I wasn’t 100% sure what I was getting into when I accepted my internship at the Toucan Rescue Ranch in 2016. Quite frankly, I don’t think the people who hired me were 100% sure either. My position was still fairly new and I’d be joined by a Mexican vet intern, which was a first for the program. For six months, I took on the somewhat self-proclaimed role of “Sloth Dad.”

Chispa, one of Mitch’s first sloth daughters. She is now in college at the Release Site.

We had over thirty sloths, two-toed and three-toed, resident and orphaned, under our care. I took baby sloths to the toilet and syringe-fed them milk. I exercised recuperating adult sloths on an almond tree in the front of the property, many of which were injured from dog attacks or were amputees from power line accidents. I worked long hours and occasionally did night observations on our hand-raised sloths in their pre-release enclosures during the earliest hours of the morning (two-toed sloths are nocturnal after all). It was pretty intensive to say the least, and I was always busy, which is why it was no surprise that my six-month stay flew by so quickly.

I returned home to the U.S. and, much like any other wayward 20-something, wasn’t really sure what to do next. I managed to land a seasonal position at my aquarium, but once that ended I was back at my old restaurant job. After a period of fruitless job hunting, TRR called me back, but not exactly in a spiritual sense. Rather, they were understaffed and needed help. Without anywhere else to go, I set off once again for Costa Rica to reprise my role as “Sloth Dad.”

A common job for Mitch was to make sure sloths received daily exercise. As you can see this sloth is working hard.
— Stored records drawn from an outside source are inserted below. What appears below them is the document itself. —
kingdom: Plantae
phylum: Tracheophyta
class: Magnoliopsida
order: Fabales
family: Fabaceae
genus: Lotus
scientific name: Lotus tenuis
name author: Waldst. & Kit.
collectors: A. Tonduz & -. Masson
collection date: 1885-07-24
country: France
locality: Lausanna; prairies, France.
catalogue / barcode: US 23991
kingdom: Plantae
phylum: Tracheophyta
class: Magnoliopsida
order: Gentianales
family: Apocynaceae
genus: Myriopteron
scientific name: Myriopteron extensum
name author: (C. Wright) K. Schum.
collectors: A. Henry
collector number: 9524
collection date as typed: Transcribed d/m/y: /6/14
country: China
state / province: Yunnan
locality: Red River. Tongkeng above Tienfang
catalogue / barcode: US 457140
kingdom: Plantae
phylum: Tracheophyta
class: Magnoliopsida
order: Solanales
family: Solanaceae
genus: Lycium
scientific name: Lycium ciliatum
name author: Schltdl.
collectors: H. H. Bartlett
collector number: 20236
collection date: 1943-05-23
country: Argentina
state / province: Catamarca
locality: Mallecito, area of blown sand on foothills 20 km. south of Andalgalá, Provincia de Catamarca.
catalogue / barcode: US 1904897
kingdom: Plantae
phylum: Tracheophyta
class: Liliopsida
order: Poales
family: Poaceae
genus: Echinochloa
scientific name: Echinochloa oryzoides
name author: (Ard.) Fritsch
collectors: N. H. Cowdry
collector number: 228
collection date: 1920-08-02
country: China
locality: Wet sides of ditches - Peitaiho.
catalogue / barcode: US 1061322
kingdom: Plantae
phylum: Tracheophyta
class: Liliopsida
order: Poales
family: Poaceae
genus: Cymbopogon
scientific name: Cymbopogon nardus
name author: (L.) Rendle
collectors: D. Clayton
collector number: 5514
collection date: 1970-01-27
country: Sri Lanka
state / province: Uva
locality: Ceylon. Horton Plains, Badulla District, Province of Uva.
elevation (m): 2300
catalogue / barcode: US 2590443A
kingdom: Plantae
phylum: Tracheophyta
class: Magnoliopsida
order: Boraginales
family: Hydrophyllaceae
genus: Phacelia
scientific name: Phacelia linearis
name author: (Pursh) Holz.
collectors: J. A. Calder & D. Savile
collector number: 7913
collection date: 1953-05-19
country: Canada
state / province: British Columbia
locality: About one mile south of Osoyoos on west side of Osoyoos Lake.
My responsibilities were somewhat different this time around. I wanted to learn more in the clinic and soon found myself giving injections, preparing subcutaneous fluids, assisting during surgeries, rushing into animal emergencies, and waking up at 2 a.m. to feed milk to needy baby animals (which was anything from a tiny baby squirrel to a squirmy peccary piglet). I had originally anticipated to only stay for three months this time around. That definitely didn’t happen. I stuck around for another seven-months until I was finally offered a full-time position at another wildlife rehab center and animal sanctuary in the exotic land of Texas. Thus, my second extended stay at the Toucan Rescue Ranch had come to an abrupt end, and having lived and worked with now close friends and beloved critters for over a year, it was a bittersweet farewell.

The skills that I’ve gained from my experiences at TRR have been immeasurably helpful for a career in wildlife rehabilitation. I’ll admit that rehab wasn’t my first choice, but nursing an animal back to health and releasing it into the wild was personally fulfilling for me and, as corny as it may sound, gave me purpose (which, I guess, is what I’ve really been looking for this whole time).

My new job in Texas has its similarities and differences with my internship at TRR, but on a much bigger and even busier scale. The variety of animals I work with is immense, ranging from local songbirds to exotic monkeys that were previously kept as illegal pets. While I feel somewhat prepared, there is always that feeling of uncertainty stepping into a new job. Yet that’s exactly how I felt two years ago when I stepped into a home-grown rehab center in Costa Rica. I only just started here, and I don’t know what the next step will be, but for now that’s okay. There’s still a lot for me to learn, and from this point on I can only keep moving forward. Now if you’ll excuse me, I have some baby birds to feed.

Blog entry written by Sloth Rehab intern Mitchell Deskovick

Mitch is a graduate of Oregon State University with a degree in Zoology. He has past experience working with cheetahs in Namibia, whales in British Columbia, and condors in Southern California. Mitch was also the author of many Sloth Journals which became a hit on our blog. (He is also fairly tall and hits his head a lot.)